BANGKA, KOMPAS.com- Bobby Ridianto (33) baru saja berkeliling memeriksa lingkungan sebuah perkantoran di Jalan Raden Abdullah, Kampung Opas, Pangkalpinang, Kepulauan Bangka Belitung, Sabtu (22/7/2023).
Petugas satuan pengamanan (satpam) outsourcing salah satu perusahaan itu kemudian berjaga-jaga di pinggir jalan.
"Inilah tugas kami sehari-hari. Dulu sempat di perusahaan rokok, sekarang perusahaan distribusi pupuk," kata Bobby saat berbincang dengan Kompas.com, Sabtu siang.
Baca juga: Pensiun Dini dari Kepsek demi Jadi Caleg, Sujud: Kalau Sistemnya Proporsional Tertutup, Saya Mundur
Bobby yang sudah bertugas selama 8 tahun sebagai satpam kini bertekad maju sebagai bakal calon anggota legislatif untuk Dewan Perwakilan Rakyat Daerah (DPRD) Kota Pangkalpinang.
Bermodal relasi sosial, anak buruh angkat pelabuhan itu tercatat maju dari Partai Persatuan Pembangunan (PPP) dengan nomor urut enam.
"Secara pribadi saya diusung partai.
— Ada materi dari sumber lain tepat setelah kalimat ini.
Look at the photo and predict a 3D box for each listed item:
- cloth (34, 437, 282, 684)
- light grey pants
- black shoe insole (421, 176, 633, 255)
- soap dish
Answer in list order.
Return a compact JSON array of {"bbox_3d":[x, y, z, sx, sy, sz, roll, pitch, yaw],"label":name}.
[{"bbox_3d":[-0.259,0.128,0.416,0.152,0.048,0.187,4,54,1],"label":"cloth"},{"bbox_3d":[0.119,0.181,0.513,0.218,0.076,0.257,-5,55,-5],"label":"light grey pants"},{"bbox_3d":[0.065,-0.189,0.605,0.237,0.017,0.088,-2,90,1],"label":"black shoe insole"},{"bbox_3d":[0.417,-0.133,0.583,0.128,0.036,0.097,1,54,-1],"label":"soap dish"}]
Sempat ditawar dua partai lain, akhirnya pilih maju dari PPP," ujar Bobby.
Baca juga: Berkas Caleg Banyak yang Belum Lengkap, Bawaslu: Terdapat di Semua Parpol
Maju sebagai calon wakil rakyat, Bobby tidak berasal dari keluarga birokrat. Ayahnya yang sudah almarhum hanya tamatan SMP yang bekerja buruh untuk menghidupi anak-anaknya.
Bobby sendiri anak keempat dari lima bersaudara.
Menurut Bobby, maju sebagai caleg tidak mengandalkan uang banyak. Ia lebih mengandalkan relasi sosial yang terus terjaga hingga saat ini.
Di samping bertugas sebagai satpam, Bobby juga aktif di komunitas burung berkicau.
Di sana, Bobby memiliki banyak kenalan dan orang-orang yang juga aktif dalam kegiatan sosial.
"Pernah kami bertemu warga yang anaknya menderita hydrocephalus. Kemudian dari kenalan di kicau mania, ada yang bersedia membantu untuk menjalani pengobatan," ujar Bobby.
Beranjak dari kepedulian sosial tersebut, Bobby pun berkomitmen untuk memperjuangkan pelayanan kesehatan jika terpilih sebagai anggota dewan kelak.
Selain karena banyaknya keluhan masyarakat terhadap pelayanan kesehatan, Bobby juga pernah merasakan sendiri sulitnya mendapatkan akses pengobatan.
"Anak pertama kami sempat sakit setelah dilahirkan, karena terminum air ketuban. Tapi rumah sakit tidak bisa merawat dengan alasan penuh dan asuransi. Kami harus mencari tempat lain, sampai dapat rumah sakit ketiga yang kelas dua," kenang Bobby.